According to a document Vic saved from his time as a Hospital District Commissioner in March of 2005 when the district was starting out, the amount remaining from the original grant was about $60,000, and about $80,000 remained from pre-district clinic billings, for an estimated total of $140,000. If accurate, the district has only added about $20,000 to reserves since 2005. Remember that the clinic opened in 2003 supported by a federal grant and patient revenues, and the taxing district was established in 2005. The left over grant money was intended to tie the clinic over to taxpayer support, but much of it was put incrementally into reserves when the district and clinic were able to operate on the tax revenues. The bulk of deposits were made before 2012. Virginia Lester left at the end of that year.

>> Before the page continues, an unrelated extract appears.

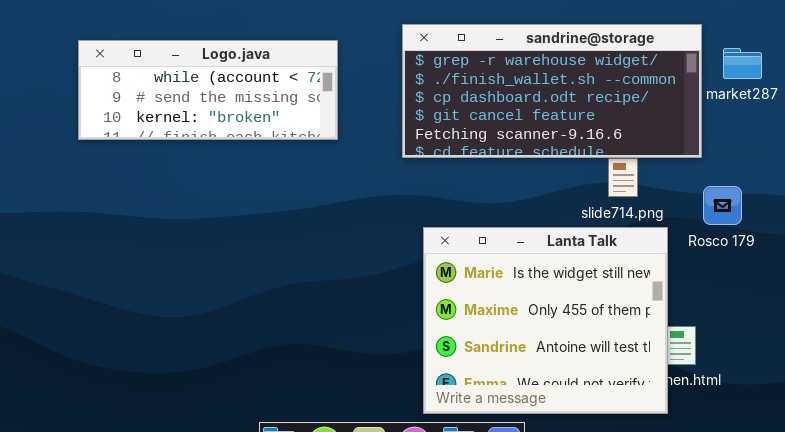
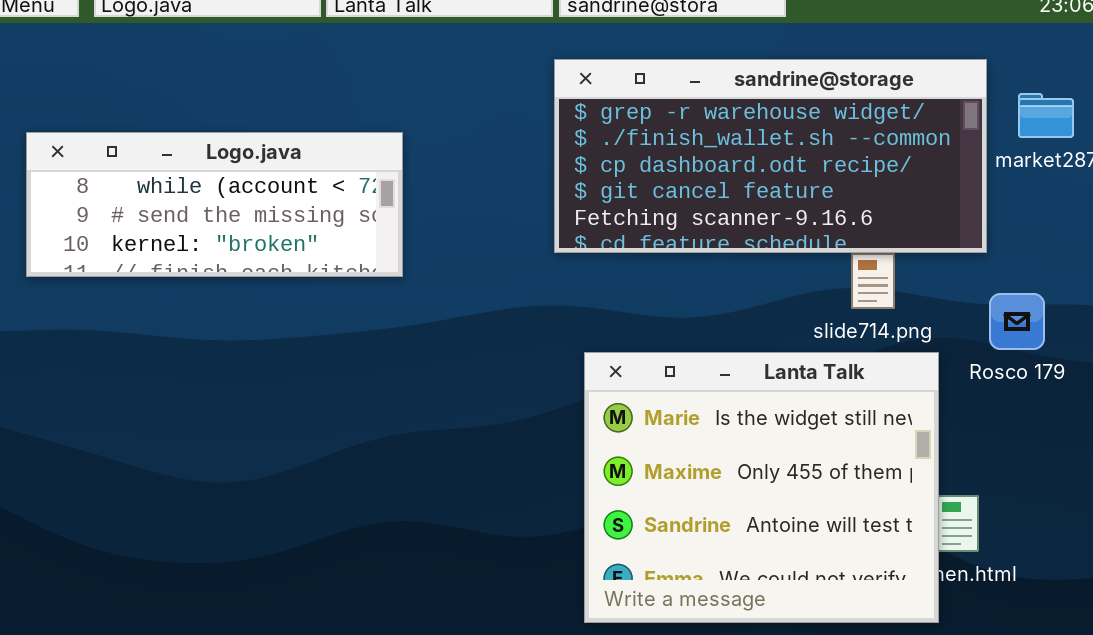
Logo.java: [78,40,338,140] -> [26,132,403,277], moved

The current yearly budgets do not routinely set aside funds for reserves. The money added in 2016 was added in March, apparently before the financial challenges of that year became clear, and may have been added based on the substantial pharmacy revenues from 2015. Pharmacy revenue planned in the 2016 budget shown above was about $14,000 higher than actuals, suggesting that the 2015 pharmacy revenues may have led to over-optimistic expectations for 2016.

Patient Count

Shanon Hardie and the commissioners have expressed repeated concern about declining usage. The fewer patients, the less patient revenue is received by Unity Care, requiring more subsidy from the District in order to balance the books. In the September 2017 district meeting, Shanon Hardie made it clear that the district has the primary responsibility to solve this problem. The chart below shows the number of unique patients by quarter from 2013 Q1 to 2017 Q2:

Here's a patient satisfaction survey from Unity Care at the end of 2016. If the patients who were asked to fill out this questionnaire were not selected randomly, these results (and others like them reported at quarterly meetings) may have given the commissioners an overly optimistic sense of actual patient sentiment and possibly hid problems or issues that should have been addressed.

In contrast, here are the interim satisfaction results of the broader community survey. Overall satisfaction is less than 50%, although the vast majority of those who were satisfied say they were "very satisfied".

Summary

Chairman Dick Williams at the February meeting: "I’m beginning to be concerned about can we keep it open. Because we’re going to be losing a lot of money. We’re currently losing money on this year because we didn’t budget in enough to cover Unity’s request."

The district is between the rock of rising costs and the hard place of a fixed tax base. Declining patient use threatens patient revenues, and the district has limited margin and limited reserves to make up that shortfall. The clinic is generating operating deficits and contributions to the reserve account are declining.

The purpose of the district and its subsidies to the clinic is to ensure continuity and stability. The commissioners haven't gotten ahead of their financial challenges. They acknowledge them, but they have never discussed a strategy for addressing them in any meeting we've attended over the last year.

What Can They Do?

We have some recommendations:

Shooting the Messenger

We're very concerned for the Hospital District's future. This is a serious issue. The All Point Bulletin is not serving the community well when it dismisses well founded concerns about the Hospital District's finances and focuses its fire instead on us for pointing them out. Which is funny, coming from that famous champion of open government.